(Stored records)
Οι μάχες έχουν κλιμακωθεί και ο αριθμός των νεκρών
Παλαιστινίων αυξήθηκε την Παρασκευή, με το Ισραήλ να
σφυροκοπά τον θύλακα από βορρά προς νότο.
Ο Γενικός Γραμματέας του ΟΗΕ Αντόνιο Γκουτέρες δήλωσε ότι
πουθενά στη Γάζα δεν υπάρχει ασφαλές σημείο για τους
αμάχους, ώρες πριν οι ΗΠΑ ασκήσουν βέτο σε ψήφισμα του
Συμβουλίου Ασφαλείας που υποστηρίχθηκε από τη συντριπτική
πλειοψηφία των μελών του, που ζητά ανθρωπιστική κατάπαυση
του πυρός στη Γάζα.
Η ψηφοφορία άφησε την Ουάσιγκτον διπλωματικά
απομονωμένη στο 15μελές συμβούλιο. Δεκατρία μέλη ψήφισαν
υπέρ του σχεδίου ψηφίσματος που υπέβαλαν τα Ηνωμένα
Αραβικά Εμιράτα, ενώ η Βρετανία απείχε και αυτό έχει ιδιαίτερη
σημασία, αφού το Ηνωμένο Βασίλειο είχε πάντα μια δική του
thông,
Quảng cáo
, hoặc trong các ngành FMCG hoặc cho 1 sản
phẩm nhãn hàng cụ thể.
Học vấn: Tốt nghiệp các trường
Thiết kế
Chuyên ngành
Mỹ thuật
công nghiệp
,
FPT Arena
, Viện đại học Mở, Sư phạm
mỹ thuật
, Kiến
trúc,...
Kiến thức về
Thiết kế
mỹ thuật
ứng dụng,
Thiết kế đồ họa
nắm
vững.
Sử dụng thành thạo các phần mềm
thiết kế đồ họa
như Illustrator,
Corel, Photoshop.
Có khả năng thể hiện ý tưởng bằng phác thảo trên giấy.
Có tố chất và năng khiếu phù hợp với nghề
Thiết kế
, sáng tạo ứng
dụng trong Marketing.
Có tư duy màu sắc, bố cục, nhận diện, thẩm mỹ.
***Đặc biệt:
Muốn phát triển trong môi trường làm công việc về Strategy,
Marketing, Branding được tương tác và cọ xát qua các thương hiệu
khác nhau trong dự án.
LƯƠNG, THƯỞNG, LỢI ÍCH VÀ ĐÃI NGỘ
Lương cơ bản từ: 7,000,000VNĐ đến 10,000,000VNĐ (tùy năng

▶ [Task to complete]
Run a filter over the data above and keep each line that contains the word "Marketing".

▶ [Solution below]
dụng trong Marketing.
Marketing, Branding được tương tác và cọ xát qua các thương hiệu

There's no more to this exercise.